## Task brief
Please transcribe every record below exactly, leaving out the pictures.

═════ Supplied material

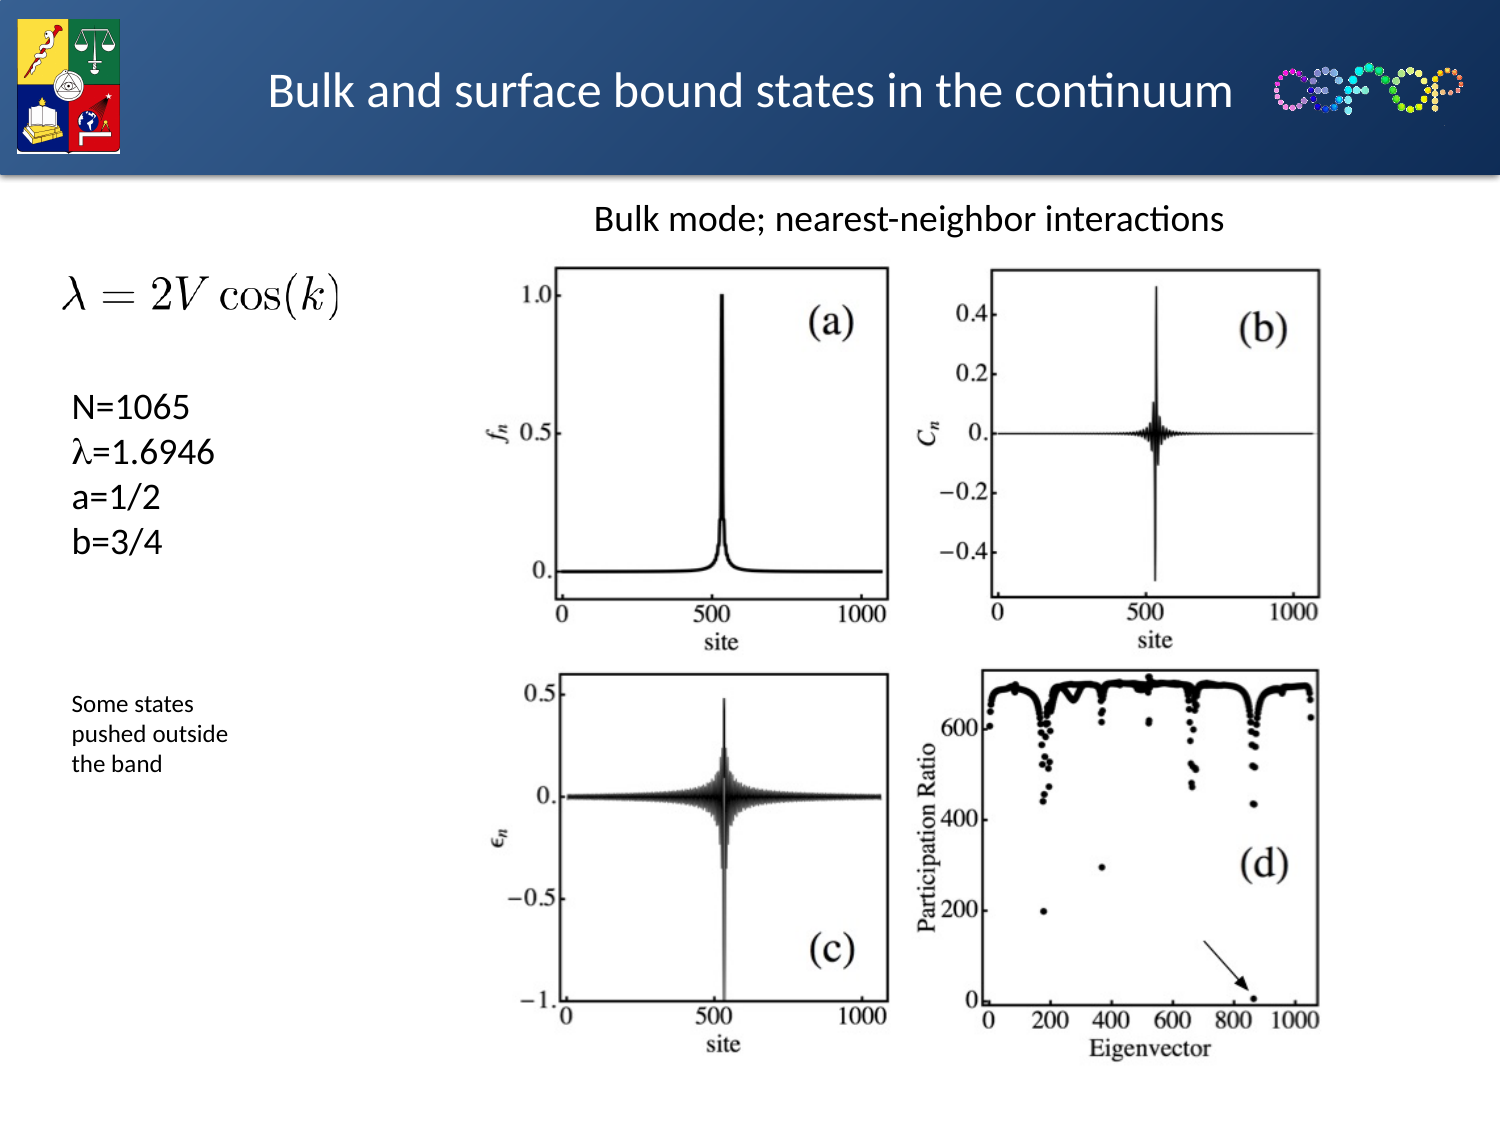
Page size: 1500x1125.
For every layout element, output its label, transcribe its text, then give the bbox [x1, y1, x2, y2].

picture [1237, 24, 1500, 166]
picture [62, 271, 338, 320]
text_box Bulk mode; nearest-neighbor interactions [579, 186, 1277, 245]
text_box N=1065 l=1.6946 a=1/2 b=3/4 [56, 374, 338, 570]
text_box Bulk and surface bound states in the continuum [0, 0, 1500, 176]
text_box Some states pushed outside the band [56, 680, 266, 786]
picture [17, 18, 140, 160]
picture [481, 246, 1341, 1076]
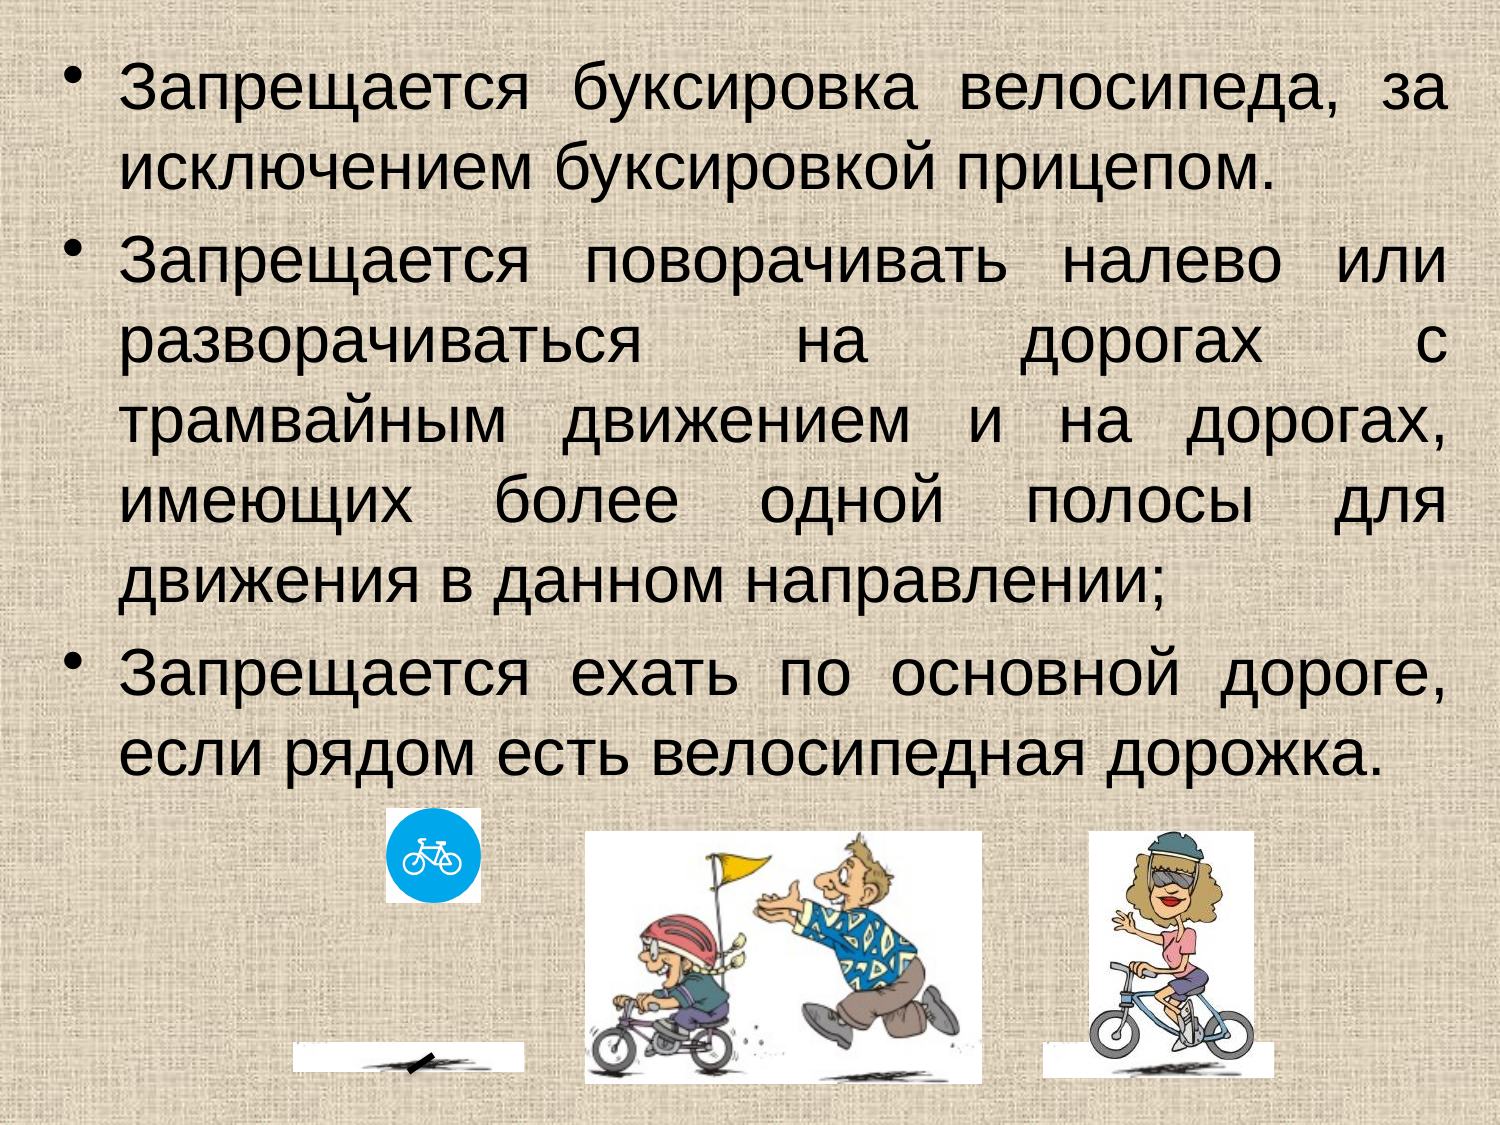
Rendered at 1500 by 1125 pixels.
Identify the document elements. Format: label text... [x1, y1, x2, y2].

list Запрещается буксировка велосипеда, за исключением буксировкой прицепом. Запрещается поворачивать налево или разворачиваться на дорогах с трамвайным движением и на дорогах, имеющих более одной полосы для движения в данном направлении; Запрещается ехать по основной дороге, если рядом есть велосипедная дорожка. [46, 34, 1466, 751]
picture [0, 0, 1500, 1125]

══════════

## Result of the task
Page size: 1500x1125.
For every layout element, output its label, transcribe its text, then give the bbox [x1, y1, x2, y2].

picture [1237, 24, 1500, 166]
picture [62, 271, 338, 320]
text_box Bulk mode; nearest-neighbor interactions [579, 186, 1277, 245]
text_box N=1065 l=1.6946 a=1/2 b=3/4 [56, 374, 338, 570]
text_box Bulk and surface bound states in the continuum [0, 0, 1500, 176]
text_box Some states pushed outside the band [56, 680, 266, 786]
picture [17, 18, 140, 160]
picture [481, 246, 1341, 1076]
Rendered at 1500 by 1125 pixels.
Identify the document elements. Format: label text... [x1, y1, x2, y2].

list Запрещается буксировка велосипеда, за исключением буксировкой прицепом. Запрещается поворачивать налево или разворачиваться на дорогах с трамвайным движением и на дорогах, имеющих более одной полосы для движения в данном направлении; Запрещается ехать по основной дороге, если рядом есть велосипедная дорожка. [46, 34, 1466, 751]
picture [0, 0, 1500, 1125]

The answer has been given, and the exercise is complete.